Lower Hernes Farm (Dendrochronology)
New Farm, Rotherfield Greys
Formerly part of the Greys Court estate, built in the 18th century, at the time of the Stapleton ownership. A very substantial farmstead with brick Georgian farmhouse (not recorded) two timber-framed barns with lean-tos, stables brick/flint and timber-framed, a timber-framed granary on staddle stones, a brick dairy and large combination building with fold yards. The major barn is of five bays, with a central wooden thrashing floor, queen struts supporting collar trusses. The adjoining barn is of three bays with raking queen struts. Both barns have porches and opposing exit doors as well as a lean-to. Barn two preserves a manger and manure passage under its lean-to.
Colmore Farm, Rotherfield Peppard
An impressive 5 bay barn, brick and flint with ventilation slots. The trusses are of the Inner Curved Principal type, much used during the 19th century, but also from mid 18th on in our area. Timber-framed milking parlour and stable, the latter also has Inner Curved Principals, a feeding gap and two hoist doors; possibly pre-dates barn, photographs only. Victorian farmhouse – not recorded.

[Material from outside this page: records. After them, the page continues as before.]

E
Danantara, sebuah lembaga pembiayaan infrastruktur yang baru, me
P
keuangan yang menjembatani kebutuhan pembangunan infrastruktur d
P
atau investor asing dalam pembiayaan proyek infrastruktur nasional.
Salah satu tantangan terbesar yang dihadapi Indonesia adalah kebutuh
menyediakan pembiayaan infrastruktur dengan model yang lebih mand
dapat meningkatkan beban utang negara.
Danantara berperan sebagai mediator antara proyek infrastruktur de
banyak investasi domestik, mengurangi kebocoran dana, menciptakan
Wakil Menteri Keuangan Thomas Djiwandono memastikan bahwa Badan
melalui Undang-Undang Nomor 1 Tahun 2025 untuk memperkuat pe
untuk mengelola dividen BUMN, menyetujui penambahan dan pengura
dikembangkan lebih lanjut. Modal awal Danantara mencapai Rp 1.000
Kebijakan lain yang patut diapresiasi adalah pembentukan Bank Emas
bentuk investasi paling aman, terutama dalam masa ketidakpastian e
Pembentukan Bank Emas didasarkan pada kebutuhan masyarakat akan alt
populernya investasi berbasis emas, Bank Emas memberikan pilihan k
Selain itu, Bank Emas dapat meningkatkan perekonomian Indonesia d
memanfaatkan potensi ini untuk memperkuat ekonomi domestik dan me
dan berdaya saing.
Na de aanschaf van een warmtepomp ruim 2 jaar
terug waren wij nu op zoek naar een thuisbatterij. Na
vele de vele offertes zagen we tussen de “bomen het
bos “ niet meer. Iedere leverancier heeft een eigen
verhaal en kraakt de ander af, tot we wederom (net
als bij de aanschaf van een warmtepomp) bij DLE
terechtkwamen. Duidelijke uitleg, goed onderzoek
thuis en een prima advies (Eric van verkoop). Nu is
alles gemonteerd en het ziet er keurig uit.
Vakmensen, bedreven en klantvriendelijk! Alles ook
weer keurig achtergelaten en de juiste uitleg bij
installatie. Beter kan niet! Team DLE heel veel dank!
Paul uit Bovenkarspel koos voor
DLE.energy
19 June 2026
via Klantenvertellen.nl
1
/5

Manor Farm Barn & Stables, Rotherfield Peppard
Formerly known as Sadgrove Farm. Only the barn & stables were recorded (The farmhouse has a brick façade with timber framing visible in the gable. The barn is brick-built with attractive diaper work brick in the gables. Sawn timbers were used in the roof structure and trusses of the inner-principal type. The stable/shed structure consists of 4 bays and is now rather dilapidated; it probably pre-dates the large barn. Only the ground plan and one end gable wall of this building was measured and recorded – see drawings
Thatched Cottage, Shepherds Green
The Plowden Arms
A house of two parts; the smaller one retains a two-bay lobby entry plan with an archway cut through the 4-flue brick stack at ground floor level. It is of good quality scantling timber framing with jowl posts, curved wall braces and chamfer stops in spine beams. A building date of c.1600 is estimated for this build. The larger part is brick built, of double pile with hipped roof and sash windows with 8 over 8 thick glazing bars and exposed sash boxes, all indicating a building date of the mid to late 18th century.
Eyot House, Sonning Eye
The Lilacs, Watlington
A Grade II LB. Late C16th house, L-shaped. Timber-framed with brick infill. The western bay is two rooms deep. The eastern bay has a raised gable, probably added to create a symmetrical façade. There is a central 3 m wide bay creating a lobby entry plan. A three flue brick stack sits across this bay, but allowing central access through its centre to the back of the house ( see g.f. plan drawing) making this a most unusual arrangement.